Four Mile Fork is an unincorporated community in Spotsylvania County, Virginia, United States, south of the city limits of Fredericksburg. Its name derives from the junction of State Route 208, U.S. Route 1, and U.S. Route 1 Business, which is located approximately four miles south of downtown Fredericksburg.

Four Mile Fork was also known as Thomas' Store.

The community began developing as a suburb of Fredericksburg in the mid-20th century, with tract housing spreading out from the city along U.S. Route 1 Business (or Lafayette Boulevard). Commercial development remained predominantly small-scale and scattered until after the completion of Interstate 95 through the area in 1964. The completion of a highway interchange with U.S. Route 1 just south of Four Mile Fork spurred new development, including lodging, restaurants, and service stations.
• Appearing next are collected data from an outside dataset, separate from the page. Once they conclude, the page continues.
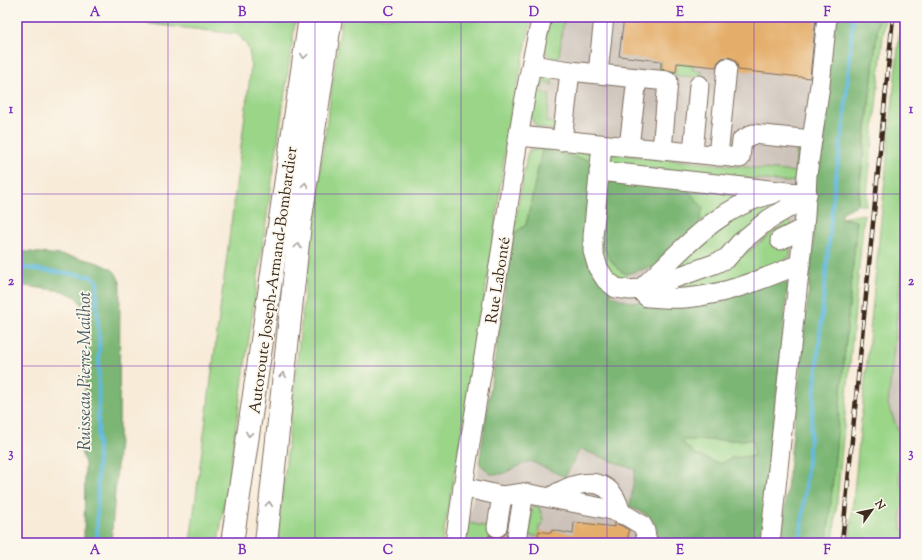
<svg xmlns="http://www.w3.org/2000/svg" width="922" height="560" viewBox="0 0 922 560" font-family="'Sorts Mill Goudy',serif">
  <rect width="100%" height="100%" fill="#fbf7ec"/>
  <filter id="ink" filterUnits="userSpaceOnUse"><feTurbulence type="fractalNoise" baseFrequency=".025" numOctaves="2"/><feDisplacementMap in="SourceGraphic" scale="8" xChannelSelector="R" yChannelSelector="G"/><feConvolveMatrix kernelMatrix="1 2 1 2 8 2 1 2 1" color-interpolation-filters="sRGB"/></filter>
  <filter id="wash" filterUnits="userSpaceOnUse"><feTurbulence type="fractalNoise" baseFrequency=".012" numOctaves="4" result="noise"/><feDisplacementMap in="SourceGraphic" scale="16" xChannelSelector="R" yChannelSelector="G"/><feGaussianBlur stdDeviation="0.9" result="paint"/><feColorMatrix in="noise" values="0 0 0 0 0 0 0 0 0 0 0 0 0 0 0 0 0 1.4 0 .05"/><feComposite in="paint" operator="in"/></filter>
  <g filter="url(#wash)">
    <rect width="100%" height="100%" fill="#f8ebd8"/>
    <g fill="#ccc2b9">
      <polygon points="551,17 833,17 813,176 816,210 809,288 788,285 675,301 629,302 612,296 529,151 527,155 536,81"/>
      <polygon points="905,229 905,543 875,543 904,244"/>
      <polygon points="580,449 635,470 630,507 648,515 654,520 657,533 657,543 464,543 479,463 490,474 502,474 530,461 565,477"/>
    </g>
    <g fill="#9ad588" stroke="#6a8053">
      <path d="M89,17h207l-66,451 -12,75h-28l60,-467c1,-18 2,-29 -13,-42z"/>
      <polygon points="342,17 532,17 508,128 493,244 469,393 442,543 277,543 312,224"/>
      <polygon points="551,17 564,17 559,56 556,58 551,57 546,53 544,46"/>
      <polygon points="879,17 885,17 866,205 858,205"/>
      <polygon points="901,17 905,17 905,244 904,244 888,405 901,438 899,476 901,485 905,491 905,503 901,508 901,529 905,530 905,543 849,543"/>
      <polygon points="660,61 661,61 661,70 676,72 677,63 693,65 693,70 703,72 701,76 697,77 658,74"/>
      <polygon points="543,77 549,77 552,79 552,85 547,82 544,83 542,89 544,94 547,95 550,95 546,122 555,123 554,129 543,129 537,126 531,118 536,81"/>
      <polygon points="797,144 798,146 799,173 795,181 786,182 613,165 606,160 603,153 795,172"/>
      <polygon points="546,148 592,153 593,161 542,150 526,225 513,234 527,155 529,151"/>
      <polygon points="685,187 748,195 700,222"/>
      <polygon points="777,202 777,206 720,255 660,277 741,208"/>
      <polygon points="864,214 833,543 827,543 857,221 841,218"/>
      <polygon points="788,221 791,222 793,230 790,240 790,256 776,266 746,280 674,292 671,286 742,256"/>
      <path d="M600,241c7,13 12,27 27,33l-6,8 -19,-20z"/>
      <polygon points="686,440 754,440 754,456 732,458 721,464 696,455 682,442"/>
      <polygon points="533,506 539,507 543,520 542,526 539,527 538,537 528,535"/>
      <polygon points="470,523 490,528 488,543 464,543 467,525"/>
    </g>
    <g fill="#7bb674" stroke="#5b7049" fill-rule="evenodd">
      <polygon points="833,17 879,17 857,205 843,212 841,218 857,221 827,543 781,543 811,268 816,210 813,176"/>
      <path d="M542,150l51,11 -4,68 23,67 17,6 46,-1 107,-21 6,5 -27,258h-104c0,-26 -5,-27 -27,-36l5,-37 -55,-21 -15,28 -35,-16 -28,13h-12l-11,-11 34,-229 13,-9zM686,440h67l1,16 -22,2 -11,6 -25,-9 -14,-13z"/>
      <polygon points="619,180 685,187 703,207 700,222 656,270 650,267 627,274 619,270 609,258 600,241 602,186 608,182"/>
      <path d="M17,251c24,2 79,5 97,20 3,3 4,7 6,11l-1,159 -8,102 -27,-2 1,-77 -5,-16 3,-20 5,-98 -4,-22 -8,-11 -13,-6 -46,-6z"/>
    </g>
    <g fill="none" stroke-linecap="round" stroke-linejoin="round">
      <g stroke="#60b9de" stroke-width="4">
        <polyline points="17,267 81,275 92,277 97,281 97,306 99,341 97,543"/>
        <polyline points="800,543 834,189 844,122 853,17"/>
      </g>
    </g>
    <g id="blocks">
      <g fill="#e4ad69">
        <polygon points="624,17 816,17 810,78 738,70 737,63 734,59 728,57 722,58 718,62 716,67 677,63 676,72 661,69 661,61 619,56"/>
        <polygon points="574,522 615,527 615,523 622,526 629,530 627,543 537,543 539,531 551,533 552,530 573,534"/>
        <polygon points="506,533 507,538 511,543 488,543 489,535 495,538 501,537"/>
      </g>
    </g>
  </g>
  <g filter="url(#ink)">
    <use href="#blocks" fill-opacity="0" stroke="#7d6e5f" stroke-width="1"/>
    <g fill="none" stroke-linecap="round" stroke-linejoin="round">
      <defs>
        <g id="minor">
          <polyline points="532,65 570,71 562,141"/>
          <polyline points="598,73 604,17"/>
          <polyline points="519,136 629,147 637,78 570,71"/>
          <polyline points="602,145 593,236 593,251 598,268 606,280 616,288 630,290 647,288 714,264 727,258 741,242 769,219 790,207 807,194"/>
          <polyline points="629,147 662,150 668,81 637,78"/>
          <polyline points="662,150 740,158 742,140 753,134 812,140"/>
          <polyline points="693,153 699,85"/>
          <polyline points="718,156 727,68"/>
          <polyline points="599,171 807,194"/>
          <polyline points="780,240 804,228"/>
          <path d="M644,286c37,-35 77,-82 129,-92"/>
          <path d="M641,288l3,6 3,3c13,1 25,2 38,1 40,-3 78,-19 115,-34"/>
          <polyline points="463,487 502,496 497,527"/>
          <polyline points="502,496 524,493 608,509 627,516 642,525 645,531 647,543"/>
          <path d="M551,498c6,-6 14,-9 22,-12 26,-8 42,1 48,28"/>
          <polyline points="517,534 524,493"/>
          <path d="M455,543c13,-95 30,-190 45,-284 13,-81 22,-163 42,-242"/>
          <polyline points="770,543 805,216 807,175 820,85 827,17"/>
        </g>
        <g id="highway">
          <polyline points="232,543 310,17"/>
          <polyline points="266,543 300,224 331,17"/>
        </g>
      </defs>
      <use href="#minor" stroke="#7d6e5f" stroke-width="21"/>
      <use href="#highway" stroke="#7d6e5f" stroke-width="24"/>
      <use href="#minor" stroke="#fff" stroke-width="19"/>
      <use href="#highway" stroke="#fff" stroke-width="22"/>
      <defs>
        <polyline id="rail" points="842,543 893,17"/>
      </defs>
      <use href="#rail" stroke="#3b2a1e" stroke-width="4.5"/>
      <use href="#rail" stroke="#fbf7ec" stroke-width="3" stroke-dasharray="9" stroke-linecap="butt"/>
    </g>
    <defs><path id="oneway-chevron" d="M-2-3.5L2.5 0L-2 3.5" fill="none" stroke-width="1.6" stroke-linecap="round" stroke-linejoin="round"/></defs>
    <g stroke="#a79f9a">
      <use href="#oneway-chevron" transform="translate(304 56) rotate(98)"/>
      <use href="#oneway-chevron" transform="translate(305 185) rotate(-82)"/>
      <use href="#oneway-chevron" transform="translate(298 246) rotate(-83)"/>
      <use href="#oneway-chevron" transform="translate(283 375) rotate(-84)"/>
      <use href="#oneway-chevron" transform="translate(249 434) rotate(99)"/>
      <use href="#oneway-chevron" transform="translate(269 504) rotate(-85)"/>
    </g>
  </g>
  <path fill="none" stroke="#7b2cbf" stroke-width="1" stroke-opacity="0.55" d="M168,17v526M315,17v526M461,17v526M607,17v526M754,17v526M17,194h888M17,366h888"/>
  <g text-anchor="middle" stroke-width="3.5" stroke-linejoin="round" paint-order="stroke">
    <g font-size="16" fill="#3b2a1e" stroke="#fbf7ec">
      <text transform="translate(272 280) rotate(-82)" y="6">Autoroute Joseph-Armand-Bombardier</text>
      <text transform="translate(497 280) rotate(-81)" y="6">Rue Labonté</text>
    </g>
    <g font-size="17" font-style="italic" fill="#485c61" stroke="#fbf7ec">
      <text transform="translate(84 371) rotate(-90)" y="6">Ruisseau Pierre-Mailhot</text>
    </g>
  </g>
  <rect width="922" height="560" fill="none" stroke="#fbf7ec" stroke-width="44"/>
  <g transform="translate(872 510) rotate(57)" stroke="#fbf7ec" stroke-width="3" paint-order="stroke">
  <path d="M0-3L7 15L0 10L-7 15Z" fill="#3b2a1e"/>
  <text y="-6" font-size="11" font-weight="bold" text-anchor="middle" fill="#3b2a1e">N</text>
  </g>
  <rect x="22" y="22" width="878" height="516" fill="none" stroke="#7b2cbf" stroke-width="1.5"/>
  <g font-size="13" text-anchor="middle" font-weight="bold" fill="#7b2cbf">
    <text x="95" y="16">A</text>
    <text x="242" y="16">B</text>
    <text x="388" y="16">C</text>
    <text x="534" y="16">D</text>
    <text x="680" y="16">E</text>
    <text x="827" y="16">F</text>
    <text x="11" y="113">1</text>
    <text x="911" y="113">1</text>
    <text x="11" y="285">2</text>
    <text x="911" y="285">2</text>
    <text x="11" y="457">3</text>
    <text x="911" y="457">3</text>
    <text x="95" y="554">A</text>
    <text x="242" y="554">B</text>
    <text x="388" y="554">C</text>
    <text x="534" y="554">D</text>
    <text x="680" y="554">E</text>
    <text x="827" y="554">F</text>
  </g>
</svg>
Commercial development diversified from the late 1960s through the 1980s, with the addition of multiple automotive sales businesses, a shopping center, furniture stores, a multi-screen movie theater, and other local businesses.

The completion in 1980 of a regional shopping mall, Spotsylvania Mall (now Spotsylvania Towne Center) on Virginia Route 3 west of Fredericksburg, shifted the focus of commercial development from the Route 1 corridor to the west of the city, resulting in some decline in business activity and the closure or relocation of several prominent businesses. Since the 1990s, however, new development to the south along Routes 1 and 208 and the redevelopment of older commercial properties around Four Mile Fork has renewed business interest in the community. Although most of the subdivision development between Four Mile Fork and the city limits of Fredericksburg had been completed by the 1990s, in-fill residential development continues throughout the area.